▶ [WORK REQUEST]: Copy the passage of the email reply about initializing pointers word for word, from "It really depends" up to and including "pointers to NULL...".

▶ [TEXT UNDER STUDY]:
────────────────────────────────────────
From: olafBuddenhagen
Subject: Re: The patch of glibc which allows the user to override the pfinet server
Date: Sun, 17 Aug 2008 00:55:09 +0200
User-agent: Mutt/1.5.18 (2008-05-17)

Hi,

On Fri, Aug 15, 2008 at 06:27:00PM +0200, zhengda wrote:
> olafBuddenhagen@gmx.net wrote:

>>> But isn't it always right to initialize a local variable to reduce
>>> the  possibility of getting bugs?
>>
>> It won't avoid bugs; only either cover them up, or (less likely)
>> expose them more clearly -- depending on context...
>>   
> Right, it cannot avoid bugs, but I believe it is more likely expose
> the  bugs in the program.

It really depends on the context. In some cases -- if the pointer is
dereferenced -- NULL will create an obvious failure, while some random
uninitialized pointer might be harder to track down.

In other cases -- if it's used as argument to realloc(), free() etc.; or
if it's tested as a result from some other operation (getenv() in this
case) -- NULL will be treated as perfectly valid, and not give any
indication of failure at all!

Thus I don't think it's good practice in general to initialize all
pointers to NULL...

> 2008-06-30 Zheng Da <zhengda1936@gmail.com>
>
>    * hurd/hurdsocks.c (_hurd_socket_server): Searches environment variables
>    for the socket server insteading of using the default one.
>    (SOCK_SERV_%d, SOCK_SERV): The environment variables that contains
>    the path of the socket server.
────────────────────────────────────────
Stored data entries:

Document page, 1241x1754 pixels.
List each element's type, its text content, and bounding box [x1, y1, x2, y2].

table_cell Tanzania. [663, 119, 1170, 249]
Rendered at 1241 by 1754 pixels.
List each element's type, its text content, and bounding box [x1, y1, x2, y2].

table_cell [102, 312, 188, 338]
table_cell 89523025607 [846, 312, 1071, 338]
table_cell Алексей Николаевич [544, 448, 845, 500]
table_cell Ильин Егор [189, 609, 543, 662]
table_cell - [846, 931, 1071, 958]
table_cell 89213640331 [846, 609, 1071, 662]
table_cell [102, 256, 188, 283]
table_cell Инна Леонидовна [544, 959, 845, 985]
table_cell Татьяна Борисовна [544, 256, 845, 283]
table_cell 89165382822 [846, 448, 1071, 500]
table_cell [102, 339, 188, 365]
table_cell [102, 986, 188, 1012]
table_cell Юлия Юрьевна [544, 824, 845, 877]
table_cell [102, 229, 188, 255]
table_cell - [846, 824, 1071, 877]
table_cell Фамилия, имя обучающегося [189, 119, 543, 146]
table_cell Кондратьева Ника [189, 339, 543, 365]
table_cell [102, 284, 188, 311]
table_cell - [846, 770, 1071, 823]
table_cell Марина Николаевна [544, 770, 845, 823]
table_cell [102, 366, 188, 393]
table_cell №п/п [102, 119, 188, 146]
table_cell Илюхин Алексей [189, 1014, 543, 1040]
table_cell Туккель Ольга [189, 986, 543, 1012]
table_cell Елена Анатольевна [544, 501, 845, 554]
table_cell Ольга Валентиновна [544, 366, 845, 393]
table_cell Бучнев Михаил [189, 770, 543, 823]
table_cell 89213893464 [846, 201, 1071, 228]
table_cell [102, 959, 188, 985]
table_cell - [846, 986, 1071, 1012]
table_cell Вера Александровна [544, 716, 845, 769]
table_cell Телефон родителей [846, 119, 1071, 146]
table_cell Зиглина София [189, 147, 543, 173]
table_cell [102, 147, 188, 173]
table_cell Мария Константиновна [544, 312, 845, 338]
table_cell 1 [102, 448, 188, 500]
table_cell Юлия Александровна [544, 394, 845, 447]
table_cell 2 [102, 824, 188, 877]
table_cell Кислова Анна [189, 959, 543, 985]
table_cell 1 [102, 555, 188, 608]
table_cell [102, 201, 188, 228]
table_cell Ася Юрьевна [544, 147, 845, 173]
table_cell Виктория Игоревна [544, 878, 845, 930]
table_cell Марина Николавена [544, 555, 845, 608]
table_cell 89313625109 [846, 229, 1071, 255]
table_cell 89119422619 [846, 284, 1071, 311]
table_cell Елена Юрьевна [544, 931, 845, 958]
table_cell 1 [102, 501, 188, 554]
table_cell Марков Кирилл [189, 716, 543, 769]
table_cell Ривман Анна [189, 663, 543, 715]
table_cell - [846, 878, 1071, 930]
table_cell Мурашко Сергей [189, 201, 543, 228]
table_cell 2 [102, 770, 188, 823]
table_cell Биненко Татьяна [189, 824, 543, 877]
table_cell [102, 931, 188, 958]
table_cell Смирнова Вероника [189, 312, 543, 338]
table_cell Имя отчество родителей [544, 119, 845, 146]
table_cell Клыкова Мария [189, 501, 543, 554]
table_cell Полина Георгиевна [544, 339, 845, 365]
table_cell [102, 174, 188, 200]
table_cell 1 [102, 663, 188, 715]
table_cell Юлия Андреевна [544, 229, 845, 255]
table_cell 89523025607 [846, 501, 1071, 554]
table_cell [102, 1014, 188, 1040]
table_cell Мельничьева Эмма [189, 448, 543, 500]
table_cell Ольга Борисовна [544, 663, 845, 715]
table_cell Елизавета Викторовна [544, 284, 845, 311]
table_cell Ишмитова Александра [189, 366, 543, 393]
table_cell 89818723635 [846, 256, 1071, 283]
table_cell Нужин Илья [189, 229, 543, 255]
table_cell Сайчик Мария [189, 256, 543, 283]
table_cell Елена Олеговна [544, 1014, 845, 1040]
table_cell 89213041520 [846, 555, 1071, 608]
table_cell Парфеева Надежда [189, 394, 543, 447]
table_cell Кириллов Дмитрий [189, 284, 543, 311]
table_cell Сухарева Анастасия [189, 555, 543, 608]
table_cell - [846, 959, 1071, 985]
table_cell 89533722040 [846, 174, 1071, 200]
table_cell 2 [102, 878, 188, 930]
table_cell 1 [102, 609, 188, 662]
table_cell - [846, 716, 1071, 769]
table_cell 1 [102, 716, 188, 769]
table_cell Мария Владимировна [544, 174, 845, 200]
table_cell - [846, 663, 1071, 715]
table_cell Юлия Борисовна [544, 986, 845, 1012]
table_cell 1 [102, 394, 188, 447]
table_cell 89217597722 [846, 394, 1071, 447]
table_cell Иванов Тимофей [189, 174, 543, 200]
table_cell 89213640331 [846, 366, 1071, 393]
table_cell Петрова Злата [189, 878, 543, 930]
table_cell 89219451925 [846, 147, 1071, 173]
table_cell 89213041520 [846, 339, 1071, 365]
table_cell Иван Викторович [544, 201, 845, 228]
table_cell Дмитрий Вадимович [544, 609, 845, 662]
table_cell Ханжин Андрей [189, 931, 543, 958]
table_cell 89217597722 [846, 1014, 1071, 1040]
────────────────────────────────────────
▶ [EXPECTED ANSWER]:
It really depends on the context. In some cases -- if the pointer is
dereferenced -- NULL will create an obvious failure, while some random
uninitialized pointer might be harder to track down.

In other cases -- if it's used as argument to realloc(), free() etc.; or
if it's tested as a result from some other operation (getenv() in this
case) -- NULL will be treated as perfectly valid, and not give any
indication of failure at all!

Thus I don't think it's good practice in general to initialize all
pointers to NULL...